Muthanna Journal of Engineering and Technology
Volume (14), Issue (3), Year (2026), Pages (106-117)
DOI:10.52113/3/eng/mjet/2026-14-03-/106-117
Research Article By:
Barakat Saad Ibrahim and Tabarek Alwan Tuib
Corresponding author E-mail: tabarik.alwan@mu.edu.iq
ABSTRACT
Fine-grained car classification based on car type and model is crucial for intelligent transportation systems, traffic surveillance, smart parking and automated vehicle monitoring. However, the accurate classification still remains challenging because many car models have similar attributes in visual structure and scenes of the image samples may vary in viewpoint, illumination, size or even background information or occlusion. To correct the issues that could be remedied, .This paper proposed a PSO-optimized BiLSTM image-to-sequence system based on image (car) appearance for fine-grained car type and model classification. Developed through three components – ordered generation of image-patches sequence, bidirectional recurrent feature learning and Particle Swarm Optimization (PSO) hyperparameter optimization combined in a single classification pipeline. Conventional CNN classifiers typically focus on learning local spatial filters than model the spatial order, but the proposed approach represents each resized RGB vehicle image as a sequence of non-overlapping visual patches, enabling the BiLSTM to model the spatial order of the discriminative vehicle parts like the grille, headlights, roofline, wheels, and body contour. The model uses PSO to select the learning rate, dropout rate, number of BiLSTM units, number of recursive depths, dense-layer size, and batch size, providing less manual tuning of hyperparameters. The model was tested for performance on a hyper-cosine balanced 7 class vehicle image dataset which includes Hyundai Creta, Toyota Innova, Mahindra Scorpio, Audi, Swift, BMW and Mercedes Benz class.
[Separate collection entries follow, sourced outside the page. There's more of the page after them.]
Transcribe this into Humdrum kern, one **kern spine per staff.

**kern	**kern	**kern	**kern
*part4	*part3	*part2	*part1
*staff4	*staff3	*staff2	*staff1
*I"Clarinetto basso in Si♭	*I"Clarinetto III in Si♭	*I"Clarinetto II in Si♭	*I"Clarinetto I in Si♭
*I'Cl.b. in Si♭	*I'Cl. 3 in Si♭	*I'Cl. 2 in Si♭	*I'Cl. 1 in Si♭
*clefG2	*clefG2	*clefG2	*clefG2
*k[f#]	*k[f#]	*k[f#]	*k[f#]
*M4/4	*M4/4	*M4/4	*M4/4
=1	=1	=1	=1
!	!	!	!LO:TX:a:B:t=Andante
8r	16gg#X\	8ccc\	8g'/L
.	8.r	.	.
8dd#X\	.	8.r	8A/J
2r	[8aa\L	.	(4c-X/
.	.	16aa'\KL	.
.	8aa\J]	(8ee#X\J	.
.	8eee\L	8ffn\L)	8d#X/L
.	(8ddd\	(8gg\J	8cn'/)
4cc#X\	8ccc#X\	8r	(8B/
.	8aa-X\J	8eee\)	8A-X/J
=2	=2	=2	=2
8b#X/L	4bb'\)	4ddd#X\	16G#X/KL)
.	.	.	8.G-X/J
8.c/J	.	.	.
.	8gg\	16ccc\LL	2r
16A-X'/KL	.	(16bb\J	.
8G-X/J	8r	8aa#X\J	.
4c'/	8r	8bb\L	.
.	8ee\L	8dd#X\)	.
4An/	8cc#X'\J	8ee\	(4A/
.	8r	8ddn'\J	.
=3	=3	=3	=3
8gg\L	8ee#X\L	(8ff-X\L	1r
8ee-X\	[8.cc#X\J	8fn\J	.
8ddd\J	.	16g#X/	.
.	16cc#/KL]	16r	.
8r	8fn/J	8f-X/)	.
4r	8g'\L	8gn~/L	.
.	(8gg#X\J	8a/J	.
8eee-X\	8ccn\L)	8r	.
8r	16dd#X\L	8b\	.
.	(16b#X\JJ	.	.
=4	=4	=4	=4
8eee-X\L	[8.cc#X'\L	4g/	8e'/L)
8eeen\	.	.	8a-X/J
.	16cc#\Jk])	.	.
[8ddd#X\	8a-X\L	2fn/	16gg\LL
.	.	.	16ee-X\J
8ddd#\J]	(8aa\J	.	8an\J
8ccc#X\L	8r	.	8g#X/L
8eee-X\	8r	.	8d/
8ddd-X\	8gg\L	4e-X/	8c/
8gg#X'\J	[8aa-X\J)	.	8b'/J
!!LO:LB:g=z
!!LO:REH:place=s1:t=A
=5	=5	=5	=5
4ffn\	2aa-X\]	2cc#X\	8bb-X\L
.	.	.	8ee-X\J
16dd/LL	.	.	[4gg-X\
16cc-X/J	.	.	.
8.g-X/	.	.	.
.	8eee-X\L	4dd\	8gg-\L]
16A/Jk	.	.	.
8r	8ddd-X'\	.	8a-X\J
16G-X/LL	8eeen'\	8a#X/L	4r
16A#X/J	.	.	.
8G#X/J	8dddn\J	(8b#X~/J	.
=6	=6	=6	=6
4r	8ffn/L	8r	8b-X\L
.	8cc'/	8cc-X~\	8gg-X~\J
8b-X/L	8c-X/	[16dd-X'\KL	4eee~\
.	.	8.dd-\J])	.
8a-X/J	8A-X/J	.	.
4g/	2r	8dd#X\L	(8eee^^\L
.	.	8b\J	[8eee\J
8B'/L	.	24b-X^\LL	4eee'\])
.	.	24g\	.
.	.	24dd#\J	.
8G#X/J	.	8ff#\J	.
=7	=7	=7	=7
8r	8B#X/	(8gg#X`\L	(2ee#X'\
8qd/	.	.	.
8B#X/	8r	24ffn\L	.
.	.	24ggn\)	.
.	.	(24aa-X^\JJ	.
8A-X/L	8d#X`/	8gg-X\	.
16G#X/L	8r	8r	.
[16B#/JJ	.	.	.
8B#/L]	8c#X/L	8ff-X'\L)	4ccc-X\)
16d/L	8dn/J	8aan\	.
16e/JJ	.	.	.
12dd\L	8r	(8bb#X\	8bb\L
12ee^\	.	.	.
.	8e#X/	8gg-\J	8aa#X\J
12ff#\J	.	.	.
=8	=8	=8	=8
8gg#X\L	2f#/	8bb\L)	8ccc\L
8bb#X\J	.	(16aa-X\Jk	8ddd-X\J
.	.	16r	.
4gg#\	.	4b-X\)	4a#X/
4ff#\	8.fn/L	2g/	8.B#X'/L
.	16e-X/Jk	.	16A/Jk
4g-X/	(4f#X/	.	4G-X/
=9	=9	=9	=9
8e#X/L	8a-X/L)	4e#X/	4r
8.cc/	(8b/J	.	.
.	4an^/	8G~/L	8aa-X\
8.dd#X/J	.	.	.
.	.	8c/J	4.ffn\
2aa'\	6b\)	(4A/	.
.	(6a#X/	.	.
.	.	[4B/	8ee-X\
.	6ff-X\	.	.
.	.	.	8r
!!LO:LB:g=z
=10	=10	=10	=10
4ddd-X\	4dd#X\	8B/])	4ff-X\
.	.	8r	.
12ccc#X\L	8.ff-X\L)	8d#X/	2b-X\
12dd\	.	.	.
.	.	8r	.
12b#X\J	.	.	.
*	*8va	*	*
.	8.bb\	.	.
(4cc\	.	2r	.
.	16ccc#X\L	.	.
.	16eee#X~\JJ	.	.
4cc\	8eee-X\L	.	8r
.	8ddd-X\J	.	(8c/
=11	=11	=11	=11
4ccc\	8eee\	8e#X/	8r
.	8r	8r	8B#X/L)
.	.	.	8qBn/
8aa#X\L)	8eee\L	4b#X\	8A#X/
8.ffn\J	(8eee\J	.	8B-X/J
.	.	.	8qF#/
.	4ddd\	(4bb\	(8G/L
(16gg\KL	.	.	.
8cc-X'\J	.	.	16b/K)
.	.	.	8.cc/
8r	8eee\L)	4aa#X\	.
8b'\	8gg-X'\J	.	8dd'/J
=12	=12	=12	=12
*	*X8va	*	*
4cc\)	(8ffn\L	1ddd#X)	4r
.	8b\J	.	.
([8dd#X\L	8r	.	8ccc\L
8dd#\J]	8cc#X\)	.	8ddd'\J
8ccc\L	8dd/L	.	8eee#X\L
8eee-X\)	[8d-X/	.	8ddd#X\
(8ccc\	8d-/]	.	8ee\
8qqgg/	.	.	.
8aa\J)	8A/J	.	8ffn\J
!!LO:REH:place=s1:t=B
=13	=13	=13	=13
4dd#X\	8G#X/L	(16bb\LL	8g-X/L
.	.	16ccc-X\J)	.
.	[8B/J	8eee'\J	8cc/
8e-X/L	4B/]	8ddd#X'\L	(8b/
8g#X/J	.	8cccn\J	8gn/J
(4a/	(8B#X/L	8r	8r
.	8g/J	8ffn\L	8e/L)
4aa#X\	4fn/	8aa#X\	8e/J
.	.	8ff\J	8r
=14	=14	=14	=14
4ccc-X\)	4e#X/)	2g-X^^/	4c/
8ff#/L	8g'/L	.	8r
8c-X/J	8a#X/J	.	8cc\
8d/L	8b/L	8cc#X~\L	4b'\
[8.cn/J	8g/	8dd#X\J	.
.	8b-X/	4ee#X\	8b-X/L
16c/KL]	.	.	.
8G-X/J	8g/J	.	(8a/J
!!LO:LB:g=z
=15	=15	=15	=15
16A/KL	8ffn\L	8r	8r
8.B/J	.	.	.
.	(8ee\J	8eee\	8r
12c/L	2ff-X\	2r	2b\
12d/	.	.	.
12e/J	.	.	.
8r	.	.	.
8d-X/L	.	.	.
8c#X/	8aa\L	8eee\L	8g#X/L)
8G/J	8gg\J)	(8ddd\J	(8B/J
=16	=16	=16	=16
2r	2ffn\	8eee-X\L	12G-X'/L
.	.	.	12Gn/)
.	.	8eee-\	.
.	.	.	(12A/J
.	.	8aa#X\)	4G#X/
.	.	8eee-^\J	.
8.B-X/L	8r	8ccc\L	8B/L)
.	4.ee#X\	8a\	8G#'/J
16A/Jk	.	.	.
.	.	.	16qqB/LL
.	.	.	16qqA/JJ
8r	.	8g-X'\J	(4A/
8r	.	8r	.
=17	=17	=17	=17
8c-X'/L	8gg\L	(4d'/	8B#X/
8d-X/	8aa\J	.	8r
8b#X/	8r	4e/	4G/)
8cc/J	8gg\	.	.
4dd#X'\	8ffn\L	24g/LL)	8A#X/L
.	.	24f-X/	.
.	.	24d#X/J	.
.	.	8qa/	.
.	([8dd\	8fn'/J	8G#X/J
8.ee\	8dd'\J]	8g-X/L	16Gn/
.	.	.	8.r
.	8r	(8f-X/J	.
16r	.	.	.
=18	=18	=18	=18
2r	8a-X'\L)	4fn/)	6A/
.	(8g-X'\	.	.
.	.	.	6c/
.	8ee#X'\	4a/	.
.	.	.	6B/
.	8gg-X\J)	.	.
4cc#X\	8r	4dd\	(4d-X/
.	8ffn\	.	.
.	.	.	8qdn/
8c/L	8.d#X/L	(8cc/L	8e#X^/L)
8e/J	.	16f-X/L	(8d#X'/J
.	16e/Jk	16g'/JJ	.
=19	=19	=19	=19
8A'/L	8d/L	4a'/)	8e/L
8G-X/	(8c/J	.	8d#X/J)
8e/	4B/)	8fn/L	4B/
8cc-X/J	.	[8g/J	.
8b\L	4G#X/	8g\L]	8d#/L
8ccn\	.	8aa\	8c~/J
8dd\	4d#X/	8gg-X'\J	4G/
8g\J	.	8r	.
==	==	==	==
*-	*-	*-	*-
The accuracy of the proposed PSO-BiLSTM is 96.4%, precision 95.9%, recall 95.6%, and F1-score 95.7% compared to CPU baseline models CNN, RNN, BiLSTM, PSO-RNN, ResNet-50, MobileNetV2, EfficientNet-B0, ViT-B/16, and attention-based BiLSTM. The results found that it is possible to increase the discriminative power of similar vehicle categories for a bidirectional sequence learning task, while preserving accurate validation performance, through a swarm-based hyperparameter optimization.
Keywords: Fine-grained vehicle classification; car model detection ; image-to-sequence learning; BiLSTM; Particle Swarm Optimization; PSO; intelligent transportation systems.